行罷大禮,莫愁和黃蓉被送入洞房,我卻被留下來陪酒。來喝我喜酒的這些傢伙,除了我的幾個師兄弟天之驕子不怎麼善於飲酒,剩下的那些太湖水盜和丐幫弟子,哪一個不是海量之人,再加上一個搗亂的老頑童,整個酒宴我幾乎就在一直不停的喝,要不是我內力精湛,將酒氣偷摸化掉,不用半個時辰,怕就會醉倒當場了。
饒是我一直運轉內力,還是有些酒意上湧,正當我被老頑童夾著脖子灌酒的時候,在府門招呼的管家許立跑了進來,神色古怪的對我說道:“少爺,史相公到賀……”
第十七部
第二章 世襲國公
管家許立的聲音不大,但嘈雜的大廳以他為中心,快速的沉寂下來,一眾大漢臉上笑容不見了,取代的除了疑惑,就剩下憤怒了。老頑童放開我的脖子,大聲說道:“這老東西還真是捱揍沒夠,老頑童這就去將他的鬍子拔了。”說著將手中酒碗一甩,一擄袖子徑自向外躍去。在座的眾人也都是酒意上湧,一見有人帶頭,立刻大聲叫好,一個個抄起凳子就要打出去。
這群臉紅脖子粗的傢伙,連個趁手的兵器都沒有,冒冒然的跑出去,簡直就是給我添亂,我趕忙一把拉住老頑童的胳膊,大聲喊道:“各位兄弟,稍安勿躁,先聽我一言。”說著又向一旁的太湖水盜的首領陸冠英使了個眼色。
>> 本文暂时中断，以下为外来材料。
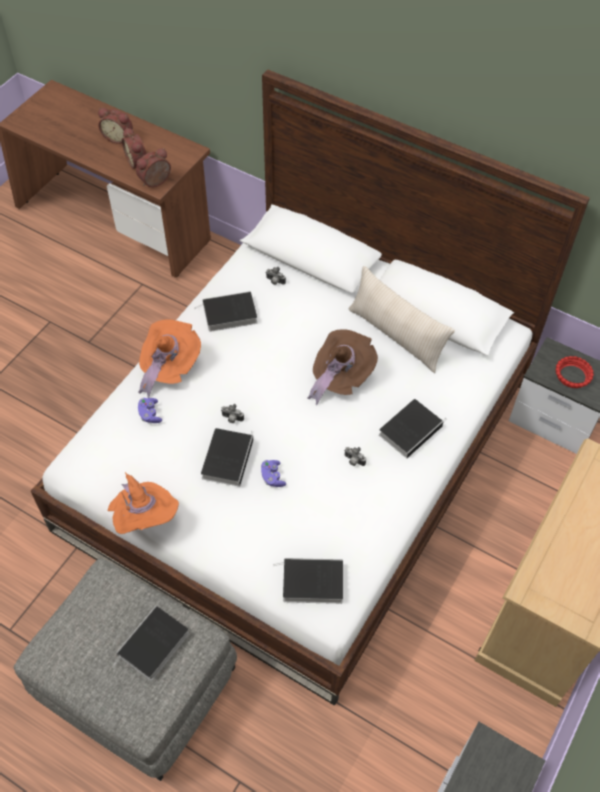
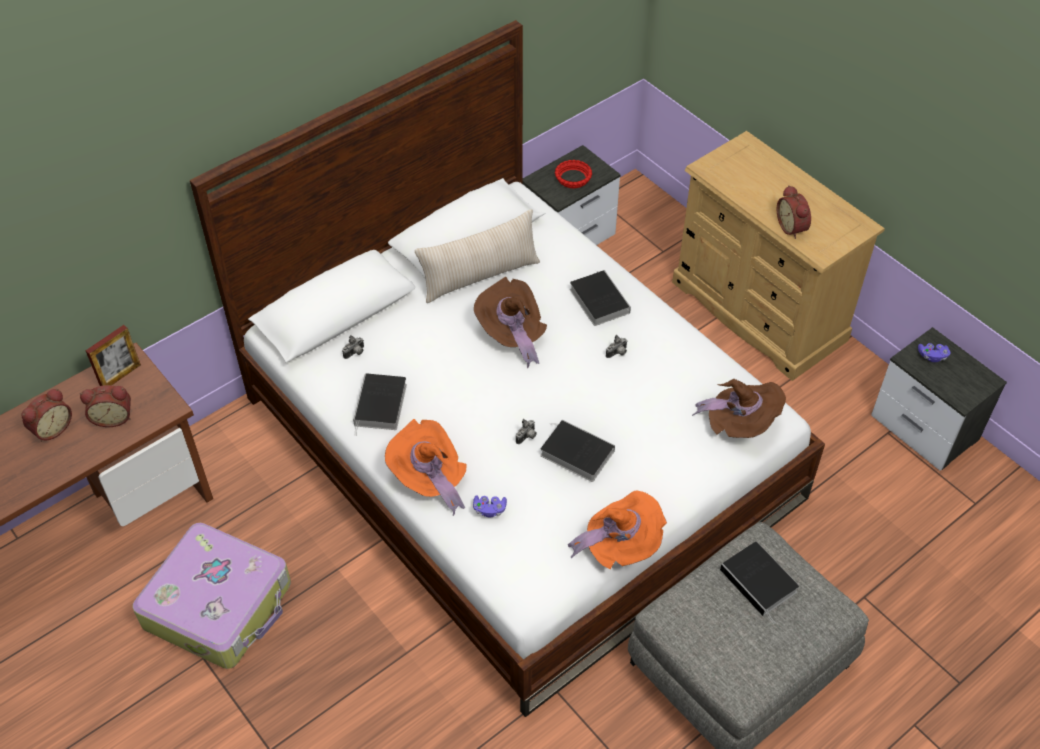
camera: 70 degrees left, 5 degrees down
(93, 314) = (219, 604): none -> suitcase
(156, 182) = (161, 407): alarm clock -> alarm clock (792, 227)
(175, 152) = (120, 376): none -> picture frame
(272, 477) = (611, 422): purple game controller -> purple game controller (932, 356)
(310, 583) = (740, 424): book -> brown hat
陸冠英能坐上太湖水盜的總首領,自然有他的見識,知道此時也不是動手的時機,當即站起來身來,大聲說道:“眾位哥哥,咱們是來喝喜酒的,不宜妄動刀兵,還是先聽我姑丈安排吧。”
我和陸冠英兩個首領這麼一喊,那些丐幫弟子和太湖寨主都停了下來,轉頭向我這邊望去。我死死的拉住老頑童,大聲對眾人說道:“今天是在下娶親之日,來者都是客,眾位兄弟給在下個面子,先看看那姓史的來意。”強行將老頑童按在一旁坐下,轉頭吩咐道:“許兄,開門迎客。”
史彌遠一身儒生打扮,笑容可掬的走了進來,他身後跟著幾個家丁,扛了沉沉的四個大箱子,緩緩地跟在他的身後。那幾個家丁步伐沉重,顯然沒練過什麼功夫,心中的戒備之意也緩了很多。
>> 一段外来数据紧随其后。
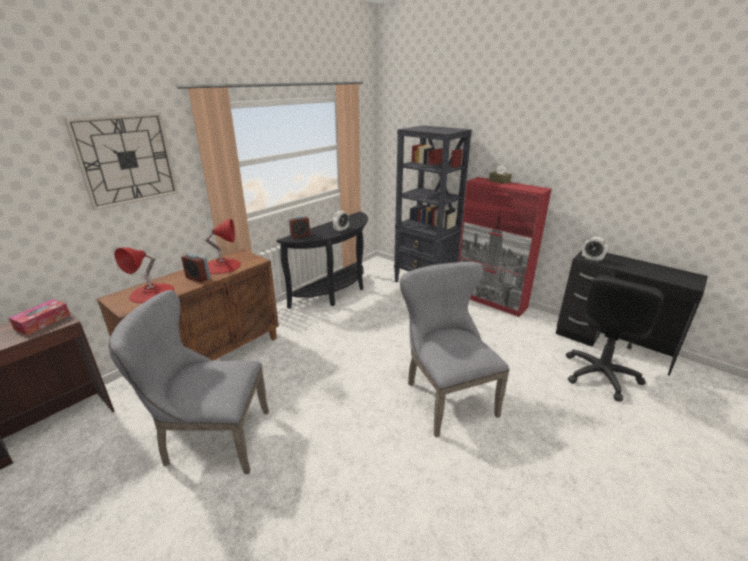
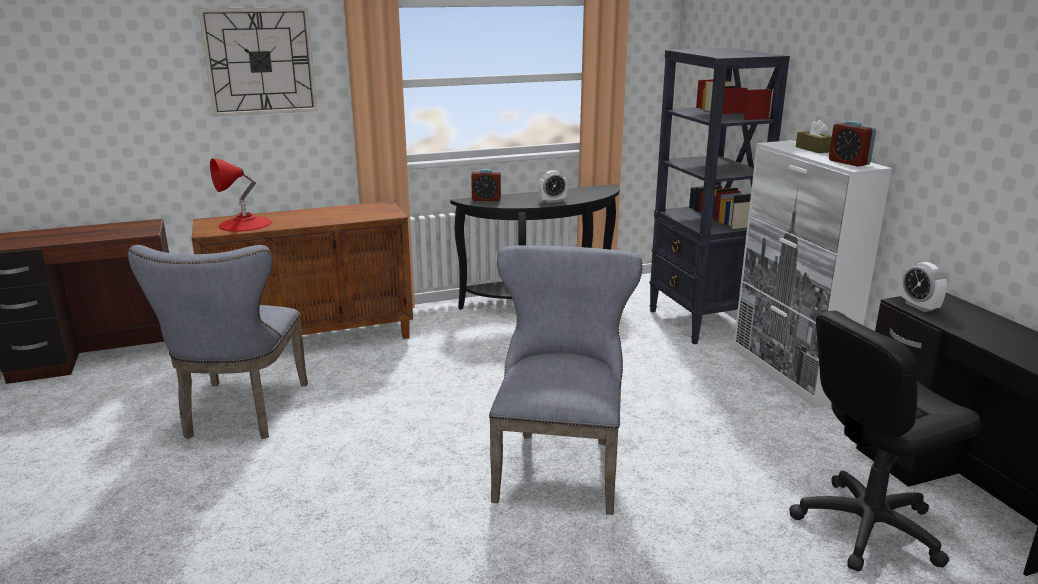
camera: 30 degrees right, 5 degrees down
(43, 322) = (131, 229): tissue box -> none
(198, 278) = (306, 219): alarm clock -> alarm clock (849, 162)
(210, 440) = (241, 414): grey chair -> grey chair turned 120 degrees counterclockwise
(222, 266) = (346, 213): red table lamp -> none
(490, 301) = (788, 373): red cabinet -> white cabinet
如果眼神能殺人的話,史彌遠恐怕早就死了幾十次了,但史彌遠對這些不友善的眼神絲毫不在意,徑自走到我的身前。躬身一禮,笑呵呵的說道:“楊先生,恭喜恭喜啊。”
楊先生?我記得這個老東西一直稱呼我為楊少俠的,怎麼現在改口叫先生了,這口氣怎麼聽起來這麼怪。那不成這傢伙想讓少爺我當他地幕僚?想到這裡,我嘴角不禁撇了撇,少爺我腦袋又沒有問題,怎麼會放著逍遙日子不過,去幫你這個人人唾罵的傢伙,當即還了半禮,不鹹不淡的說道:“史相公,有道是道不同不相為謀,楊某一介草民,也高攀不上史相公,況且寒舍簡陋,不便招待,如果沒什麼事,史相公就請回吧。”